Avevano lavorato nei campi, raccogliendo tutto ciò che cresceva nella fitta vegetazione che abbracciava la casa: mangosteen, rambutan, belimbing (frutta Averrhoa bilimbi), mango, una volta c'erano anche alberi di durian.

Finché ebbero le energie andavano a vendere il raccolto al mercato.

Pasar pagi Nat Ahad al mattino e Pasar malam* la sera.

Sempre insieme. Era una vita semplice ma non avevano mai preteso niente di più.

Pensava mak mentre pedalava con la sua bicicletta cigolante al bordo della stradina che costeggiava un piccolo torrente che conduceva al fiume dietro casa.


Il mercato era già affollato. Lei camminava piano reggendo il manubrio della bici alla sua sinistra mentre guardava attentamente il pesce a terra e i banchi di frutta.

Salutava tutti. Ognuno si conosceva da anni, si sapevano le vicende personali e per la maggior parte dei casi avevano partecipato ai matrimoni o alle feste kenduri dei propri figli.

Scelse dei pesci sottili e argentati mentre sorrideva all'uomo che li stava mettendo in una busta di plastica.

“Stasera voglio cucinarli arrosto per abang!”, disse soddisfatta. L'uomo le diede la busta annuendo con il volto serio.

Tra i banchi di frutta incontrò Mak Rokiah, la sua più cara amica.

Assalamualaykum, Mak. Allora ci vediamo come al solito alle 17 al fiume,” disse Mak Saodah, mentre la sua amica di qualche anno più giovane annuiva, “Insha Allah.

Non avevano saltato un giorno nell'ultima decina di anni – l'appuntamento con la pesca era il loro momento per stare da sole e non pensare a niente.

 



 

Tornò a casa.

Pak Mohammed era ancora seduto sul suo trono di bamboo mentre cercava di addrizzare i denti di un rastrello in ferro.

Lei si fermò davanti a lui e gli mostrò la bicicletta.

“Abang, i freni iniziano a non andare più. Gli dai un'occhiata?”

Lui guardò la bici e annuì con un mugugno. Mak appoggiò la bici al muro e nel frattempo che entrava nella porta di casa vide l'anziano uomo andare verso il suo capanno degli attrezzi e uscirne con una pinza e un cacciavite.

Lei sorrise, si sfilò l'hijab e i sandali davanti l'uscio della porta ed entrò in casa con la busta del pesce e della frutta.

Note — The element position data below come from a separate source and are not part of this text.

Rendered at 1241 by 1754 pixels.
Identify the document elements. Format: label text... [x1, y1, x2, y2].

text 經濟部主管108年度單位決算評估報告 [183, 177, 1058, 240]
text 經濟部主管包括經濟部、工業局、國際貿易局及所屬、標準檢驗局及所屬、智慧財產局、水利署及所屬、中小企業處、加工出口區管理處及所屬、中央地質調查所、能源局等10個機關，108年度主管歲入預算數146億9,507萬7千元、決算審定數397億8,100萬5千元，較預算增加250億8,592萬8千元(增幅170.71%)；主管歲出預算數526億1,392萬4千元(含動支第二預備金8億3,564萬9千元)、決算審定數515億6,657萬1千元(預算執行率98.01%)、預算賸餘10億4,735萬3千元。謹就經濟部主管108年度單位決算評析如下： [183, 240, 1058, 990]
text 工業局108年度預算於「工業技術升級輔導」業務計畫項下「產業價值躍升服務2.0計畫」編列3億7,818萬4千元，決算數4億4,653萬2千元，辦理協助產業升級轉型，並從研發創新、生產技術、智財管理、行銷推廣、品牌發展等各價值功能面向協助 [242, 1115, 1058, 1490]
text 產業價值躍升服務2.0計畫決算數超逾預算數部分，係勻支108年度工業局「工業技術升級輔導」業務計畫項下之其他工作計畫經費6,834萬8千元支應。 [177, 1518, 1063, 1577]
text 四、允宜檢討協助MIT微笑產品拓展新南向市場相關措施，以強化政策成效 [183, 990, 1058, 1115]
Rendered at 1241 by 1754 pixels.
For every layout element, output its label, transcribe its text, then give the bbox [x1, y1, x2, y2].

Si accorse che il piatto era ancora pieno sul tavolo ed ebbe uno sbuffo di contrarietà.

Già dopo il matrimonio dell'ultimo figlio, pak aveva iniziato a soffrire di glicemia alta ma era un testardo e non voleva assolutamente andare dal medico o in ospedale. Anche i figli avevano provato a convincerlo, ma lui niente.

“Meglio andare a pregare!” diceva con il suo tappeto di preghiera marrone sotto il braccio e la kopiah piantata bene in testa, mentre camminava dondolante verso il surau* ad un centinaio di metri da casa.

Mak si legò per bene i capelli e iniziò a pulire il pesce sul tavolo in legno, con il gatto bianco e nero che si allisciava sulle sue gambe.

Accese la radio che era vicino al tavolo e iniziò a canticchiare un vecchio successo di Uji Rashid.


CONTINUA...



 



*Makcik, Pakcik, sono gli appellativi usati davanti al nome per chiamare gli anziani in Malesia.
*Kain, è il tessuto di vari disegni usato dalle donne malesi stretto in vita per coprire le gambe.
*Ulam, è la tradizionale insalata fatta con erbe selvatiche, ortaggi o frutta che può essere mangiata a crudo o cotta in acqua calda.
*La daun pegaga, Centella asiatica, è mangiata con alici, gamberetti salati e salsa piccante, tipica di Malacca ed un classico piatto vegetale dei villaggi.
*Telekung è l'indumento composto da una parte superiore e una lunga gonna che lascia solamente il volto e le mani scoperte, usato dalle donne musulmane per pregare.
*”Io ho 26 nipoti, lo sai?!”
*Kenduri è il ricevimento di nozze con cibo e bevande che dura anche mezza giornata per celebrare un matrimonio, nei villaggi sostituisce i pranzi nei ristoranti usati più in città o nelle classi alte.
*Abang è il modo con cui le mogli chiamano il marito.
*Pasar significa mercato e pagi mattina, malam sera: sono mercati aperti ogni giorno che si smontano alla fine della vendita, uno solo al mattino e uno solo la sera. Poi ci sono quelli grandi la domenica che durano tutto il giorno.
*Surau è una moschea più piccola, di solito usata dagli abitanti di un singolo kampung.